*** EXTRACTO DE PÁGINA ***
Durante la pandemia, ella y su familia se marcharon a Cajamarca, su esposo volvió de la selva definitivamente, y luego, cuando la situación mejoró, todos juntos regresaron a Lima. Ahora él es asistente en trabajos de construcción. Su sueldo mínimo a duras penas alcanza para enviar a sus hijos menores al colegio, y apoyar a los dos mayores con sus estudios superiores. “Quiero que sean algo en la vida y puedan trabajar”, promete María, quien confiesa que no sabe leer ni escribir.
Desde 2021 los asentamientos humanos de Pamplona Alta cuentan con luz eléctrica. Antes tenían una caja común, ahora cada lote recibe su propio recibo. Las calles también cuentan con postes de luz, pero el mayor de los problemas sigue siendo la falta de agua.
***
QUÉ HACER:
1: Cita del extracto sobre Pamplona Alta todo el pasaje que va desde "Desde 2021 los" hasta "falta de agua.".
2: Traduce al inglés la siguiente oración del extracto sobre Pamplona Alta: "Desde 2021 los asentamientos humanos de Pamplona Alta cuentan con luz eléctrica."
*** INFORMACIÓN MOSTRADA ***
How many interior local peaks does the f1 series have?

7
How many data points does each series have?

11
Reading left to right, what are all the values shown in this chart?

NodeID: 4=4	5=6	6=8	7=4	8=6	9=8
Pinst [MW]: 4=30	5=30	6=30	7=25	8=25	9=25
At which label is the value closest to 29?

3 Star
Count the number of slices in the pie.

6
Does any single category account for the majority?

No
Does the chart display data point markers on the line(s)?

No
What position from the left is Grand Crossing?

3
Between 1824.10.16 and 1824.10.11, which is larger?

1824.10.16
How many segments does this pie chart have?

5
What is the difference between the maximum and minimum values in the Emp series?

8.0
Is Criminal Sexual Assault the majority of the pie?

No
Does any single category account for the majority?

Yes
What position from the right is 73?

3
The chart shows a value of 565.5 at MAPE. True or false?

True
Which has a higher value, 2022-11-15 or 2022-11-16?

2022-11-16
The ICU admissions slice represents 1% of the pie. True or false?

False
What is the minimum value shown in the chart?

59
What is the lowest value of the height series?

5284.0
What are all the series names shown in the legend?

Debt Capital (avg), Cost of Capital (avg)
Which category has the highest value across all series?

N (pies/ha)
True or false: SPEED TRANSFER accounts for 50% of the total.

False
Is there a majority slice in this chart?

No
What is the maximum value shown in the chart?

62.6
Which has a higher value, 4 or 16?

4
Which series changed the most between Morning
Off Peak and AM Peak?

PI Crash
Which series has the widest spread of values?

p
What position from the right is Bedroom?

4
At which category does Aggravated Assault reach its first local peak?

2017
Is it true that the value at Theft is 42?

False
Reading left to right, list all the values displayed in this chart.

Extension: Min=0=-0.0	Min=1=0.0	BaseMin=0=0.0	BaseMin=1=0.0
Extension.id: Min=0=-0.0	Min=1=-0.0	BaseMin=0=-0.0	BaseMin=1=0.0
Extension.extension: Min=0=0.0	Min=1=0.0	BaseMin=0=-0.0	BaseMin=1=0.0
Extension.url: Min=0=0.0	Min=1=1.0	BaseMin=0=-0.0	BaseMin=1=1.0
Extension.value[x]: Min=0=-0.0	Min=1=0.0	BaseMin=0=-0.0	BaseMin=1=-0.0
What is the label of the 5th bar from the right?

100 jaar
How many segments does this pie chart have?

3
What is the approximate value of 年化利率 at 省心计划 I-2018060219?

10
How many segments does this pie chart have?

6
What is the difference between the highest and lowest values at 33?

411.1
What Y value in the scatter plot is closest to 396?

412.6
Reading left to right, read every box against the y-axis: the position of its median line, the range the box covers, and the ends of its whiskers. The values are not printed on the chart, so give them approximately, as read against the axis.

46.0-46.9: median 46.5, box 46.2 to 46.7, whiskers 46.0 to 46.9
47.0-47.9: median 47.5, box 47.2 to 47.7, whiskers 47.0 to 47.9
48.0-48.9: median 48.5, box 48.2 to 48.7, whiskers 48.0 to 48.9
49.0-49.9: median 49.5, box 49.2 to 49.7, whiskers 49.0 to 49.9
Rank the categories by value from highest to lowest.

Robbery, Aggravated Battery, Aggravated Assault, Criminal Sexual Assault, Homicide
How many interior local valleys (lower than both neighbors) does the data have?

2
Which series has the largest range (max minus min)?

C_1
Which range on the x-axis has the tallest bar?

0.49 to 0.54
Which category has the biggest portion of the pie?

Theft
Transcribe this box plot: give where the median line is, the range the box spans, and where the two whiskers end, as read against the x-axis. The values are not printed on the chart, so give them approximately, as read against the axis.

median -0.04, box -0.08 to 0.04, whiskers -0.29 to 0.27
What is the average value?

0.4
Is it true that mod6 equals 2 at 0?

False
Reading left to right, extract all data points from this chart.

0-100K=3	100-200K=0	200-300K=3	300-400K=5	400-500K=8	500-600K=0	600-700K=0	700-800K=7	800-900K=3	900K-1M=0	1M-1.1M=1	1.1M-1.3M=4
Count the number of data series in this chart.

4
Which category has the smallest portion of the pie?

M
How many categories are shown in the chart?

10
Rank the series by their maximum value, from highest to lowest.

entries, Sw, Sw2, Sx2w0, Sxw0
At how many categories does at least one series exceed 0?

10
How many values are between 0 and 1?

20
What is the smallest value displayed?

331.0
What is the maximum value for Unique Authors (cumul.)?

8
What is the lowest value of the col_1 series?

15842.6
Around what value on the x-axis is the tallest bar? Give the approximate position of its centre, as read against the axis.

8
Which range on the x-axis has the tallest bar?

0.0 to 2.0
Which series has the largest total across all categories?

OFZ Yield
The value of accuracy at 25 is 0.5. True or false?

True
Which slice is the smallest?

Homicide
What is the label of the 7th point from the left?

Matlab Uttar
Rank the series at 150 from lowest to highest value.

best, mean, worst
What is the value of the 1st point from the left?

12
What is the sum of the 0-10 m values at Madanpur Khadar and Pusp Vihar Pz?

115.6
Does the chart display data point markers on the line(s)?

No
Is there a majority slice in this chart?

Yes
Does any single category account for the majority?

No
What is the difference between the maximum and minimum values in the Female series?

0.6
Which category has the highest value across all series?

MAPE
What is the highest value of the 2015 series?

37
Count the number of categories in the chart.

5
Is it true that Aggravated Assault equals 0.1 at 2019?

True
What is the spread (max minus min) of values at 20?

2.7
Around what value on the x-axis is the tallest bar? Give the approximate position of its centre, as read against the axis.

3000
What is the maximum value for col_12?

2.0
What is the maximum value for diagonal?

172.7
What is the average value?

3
***
RESPUESTAS DADAS:
1:
Desde 2021 los asentamientos humanos de Pamplona Alta cuentan con luz eléctrica. Antes tenían una caja común, ahora cada lote recibe su propio recibo. Las calles también cuentan con postes de luz, pero el mayor de los problemas sigue siendo la falta de agua.

2: Since 2021, the human settlements of Pamplona Alta have had electricity.